(Collected data)

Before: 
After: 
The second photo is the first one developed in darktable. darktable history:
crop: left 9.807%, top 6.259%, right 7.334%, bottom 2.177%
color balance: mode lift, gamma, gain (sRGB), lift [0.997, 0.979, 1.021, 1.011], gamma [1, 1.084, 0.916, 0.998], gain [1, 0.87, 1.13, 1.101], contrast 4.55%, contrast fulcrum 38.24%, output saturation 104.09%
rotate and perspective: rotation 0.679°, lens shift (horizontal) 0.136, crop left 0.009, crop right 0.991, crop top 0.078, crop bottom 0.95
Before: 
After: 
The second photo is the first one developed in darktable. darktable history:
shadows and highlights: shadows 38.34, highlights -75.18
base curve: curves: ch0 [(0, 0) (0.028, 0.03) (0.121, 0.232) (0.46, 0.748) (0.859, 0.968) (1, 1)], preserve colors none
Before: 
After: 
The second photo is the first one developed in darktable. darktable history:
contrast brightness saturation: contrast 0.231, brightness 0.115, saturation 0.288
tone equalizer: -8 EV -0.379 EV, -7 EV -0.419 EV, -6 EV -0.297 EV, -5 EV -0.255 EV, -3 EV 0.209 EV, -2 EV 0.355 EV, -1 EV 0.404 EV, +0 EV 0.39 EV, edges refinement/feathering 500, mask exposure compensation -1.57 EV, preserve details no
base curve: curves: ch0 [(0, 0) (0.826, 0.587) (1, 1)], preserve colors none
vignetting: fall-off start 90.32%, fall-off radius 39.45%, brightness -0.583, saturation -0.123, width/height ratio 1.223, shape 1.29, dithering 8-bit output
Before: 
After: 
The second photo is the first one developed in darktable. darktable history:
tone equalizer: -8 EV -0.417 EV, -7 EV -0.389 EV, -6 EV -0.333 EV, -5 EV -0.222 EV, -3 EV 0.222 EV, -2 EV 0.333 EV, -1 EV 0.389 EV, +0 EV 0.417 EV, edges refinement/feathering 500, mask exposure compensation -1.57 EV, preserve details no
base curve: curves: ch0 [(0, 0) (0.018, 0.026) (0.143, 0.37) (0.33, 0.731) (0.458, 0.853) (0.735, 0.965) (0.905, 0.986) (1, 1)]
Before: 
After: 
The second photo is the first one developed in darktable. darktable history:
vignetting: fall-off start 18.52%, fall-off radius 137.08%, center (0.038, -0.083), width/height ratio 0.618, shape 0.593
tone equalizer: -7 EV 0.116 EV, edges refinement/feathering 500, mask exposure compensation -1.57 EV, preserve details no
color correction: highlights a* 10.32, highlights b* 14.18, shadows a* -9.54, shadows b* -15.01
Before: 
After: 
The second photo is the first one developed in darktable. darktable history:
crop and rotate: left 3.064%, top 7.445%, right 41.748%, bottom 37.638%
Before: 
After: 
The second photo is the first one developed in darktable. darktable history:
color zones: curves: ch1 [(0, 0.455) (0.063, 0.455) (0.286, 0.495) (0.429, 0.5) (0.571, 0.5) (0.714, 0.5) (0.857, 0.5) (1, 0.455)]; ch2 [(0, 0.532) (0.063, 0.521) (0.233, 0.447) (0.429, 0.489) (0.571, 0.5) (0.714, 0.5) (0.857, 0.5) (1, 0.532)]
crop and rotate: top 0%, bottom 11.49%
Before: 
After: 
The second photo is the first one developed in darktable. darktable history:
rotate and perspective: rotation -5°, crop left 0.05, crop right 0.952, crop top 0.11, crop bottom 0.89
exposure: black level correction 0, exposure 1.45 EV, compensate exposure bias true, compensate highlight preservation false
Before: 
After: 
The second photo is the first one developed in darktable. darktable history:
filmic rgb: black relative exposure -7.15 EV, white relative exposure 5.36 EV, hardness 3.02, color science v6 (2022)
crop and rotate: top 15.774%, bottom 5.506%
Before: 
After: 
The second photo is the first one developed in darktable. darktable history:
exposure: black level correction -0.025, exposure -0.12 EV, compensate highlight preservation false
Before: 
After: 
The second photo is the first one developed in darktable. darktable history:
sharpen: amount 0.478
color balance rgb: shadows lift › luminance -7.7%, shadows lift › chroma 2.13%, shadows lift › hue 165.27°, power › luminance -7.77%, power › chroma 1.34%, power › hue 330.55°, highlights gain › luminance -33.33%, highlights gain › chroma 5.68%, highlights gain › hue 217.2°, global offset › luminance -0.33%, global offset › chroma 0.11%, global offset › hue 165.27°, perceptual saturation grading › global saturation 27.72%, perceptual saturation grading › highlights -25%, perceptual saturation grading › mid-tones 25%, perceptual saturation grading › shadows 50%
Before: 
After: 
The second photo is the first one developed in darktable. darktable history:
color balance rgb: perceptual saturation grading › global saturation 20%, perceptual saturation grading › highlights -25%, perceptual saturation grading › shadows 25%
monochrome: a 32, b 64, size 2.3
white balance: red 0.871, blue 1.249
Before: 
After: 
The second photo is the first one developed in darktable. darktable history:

▶ _Written instruction_
Repeat all of the lines above verbatim, with no changes.

▶ _Output for this exercise_
Before: 
After: 
The second photo is the first one developed in darktable. darktable history:
crop: left 9.807%, top 6.259%, right 7.334%, bottom 2.177%
color balance: mode lift, gamma, gain (sRGB), lift [0.997, 0.979, 1.021, 1.011], gamma [1, 1.084, 0.916, 0.998], gain [1, 0.87, 1.13, 1.101], contrast 4.55%, contrast fulcrum 38.24%, output saturation 104.09%
rotate and perspective: rotation 0.679°, lens shift (horizontal) 0.136, crop left 0.009, crop right 0.991, crop top 0.078, crop bottom 0.95
Before: 
After: 
The second photo is the first one developed in darktable. darktable history:
shadows and highlights: shadows 38.34, highlights -75.18
base curve: curves: ch0 [(0, 0) (0.028, 0.03) (0.121, 0.232) (0.46, 0.748) (0.859, 0.968) (1, 1)], preserve colors none
Before: 
After: 
The second photo is the first one developed in darktable. darktable history:
contrast brightness saturation: contrast 0.231, brightness 0.115, saturation 0.288
tone equalizer: -8 EV -0.379 EV, -7 EV -0.419 EV, -6 EV -0.297 EV, -5 EV -0.255 EV, -3 EV 0.209 EV, -2 EV 0.355 EV, -1 EV 0.404 EV, +0 EV 0.39 EV, edges refinement/feathering 500, mask exposure compensation -1.57 EV, preserve details no
base curve: curves: ch0 [(0, 0) (0.826, 0.587) (1, 1)], preserve colors none
vignetting: fall-off start 90.32%, fall-off radius 39.45%, brightness -0.583, saturation -0.123, width/height ratio 1.223, shape 1.29, dithering 8-bit output
Before: 
After: 
The second photo is the first one developed in darktable. darktable history:
tone equalizer: -8 EV -0.417 EV, -7 EV -0.389 EV, -6 EV -0.333 EV, -5 EV -0.222 EV, -3 EV 0.222 EV, -2 EV 0.333 EV, -1 EV 0.389 EV, +0 EV 0.417 EV, edges refinement/feathering 500, mask exposure compensation -1.57 EV, preserve details no
base curve: curves: ch0 [(0, 0) (0.018, 0.026) (0.143, 0.37) (0.33, 0.731) (0.458, 0.853) (0.735, 0.965) (0.905, 0.986) (1, 1)]
Before: 
After: 
The second photo is the first one developed in darktable. darktable history:
vignetting: fall-off start 18.52%, fall-off radius 137.08%, center (0.038, -0.083), width/height ratio 0.618, shape 0.593
tone equalizer: -7 EV 0.116 EV, edges refinement/feathering 500, mask exposure compensation -1.57 EV, preserve details no
color correction: highlights a* 10.32, highlights b* 14.18, shadows a* -9.54, shadows b* -15.01
Before: 
After: 
The second photo is the first one developed in darktable. darktable history:
crop and rotate: left 3.064%, top 7.445%, right 41.748%, bottom 37.638%
Before: 
After: 
The second photo is the first one developed in darktable. darktable history:
color zones: curves: ch1 [(0, 0.455) (0.063, 0.455) (0.286, 0.495) (0.429, 0.5) (0.571, 0.5) (0.714, 0.5) (0.857, 0.5) (1, 0.455)]; ch2 [(0, 0.532) (0.063, 0.521) (0.233, 0.447) (0.429, 0.489) (0.571, 0.5) (0.714, 0.5) (0.857, 0.5) (1, 0.532)]
crop and rotate: top 0%, bottom 11.49%
Before: 
After: 
The second photo is the first one developed in darktable. darktable history:
rotate and perspective: rotation -5°, crop left 0.05, crop right 0.952, crop top 0.11, crop bottom 0.89
exposure: black level correction 0, exposure 1.45 EV, compensate exposure bias true, compensate highlight preservation false
Before: 
After: 
The second photo is the first one developed in darktable. darktable history:
filmic rgb: black relative exposure -7.15 EV, white relative exposure 5.36 EV, hardness 3.02, color science v6 (2022)
crop and rotate: top 15.774%, bottom 5.506%
Before: 
After: 
The second photo is the first one developed in darktable. darktable history:
exposure: black level correction -0.025, exposure -0.12 EV, compensate highlight preservation false
Before: 
After: 
The second photo is the first one developed in darktable. darktable history:
sharpen: amount 0.478
color balance rgb: shadows lift › luminance -7.7%, shadows lift › chroma 2.13%, shadows lift › hue 165.27°, power › luminance -7.77%, power › chroma 1.34%, power › hue 330.55°, highlights gain › luminance -33.33%, highlights gain › chroma 5.68%, highlights gain › hue 217.2°, global offset › luminance -0.33%, global offset › chroma 0.11%, global offset › hue 165.27°, perceptual saturation grading › global saturation 27.72%, perceptual saturation grading › highlights -25%, perceptual saturation grading › mid-tones 25%, perceptual saturation grading › shadows 50%
Before: 
After: 
The second photo is the first one developed in darktable. darktable history:
color balance rgb: perceptual saturation grading › global saturation 20%, perceptual saturation grading › highlights -25%, perceptual saturation grading › shadows 25%
monochrome: a 32, b 64, size 2.3
white balance: red 0.871, blue 1.249
Before: 
After: 
The second photo is the first one developed in darktable. darktable history:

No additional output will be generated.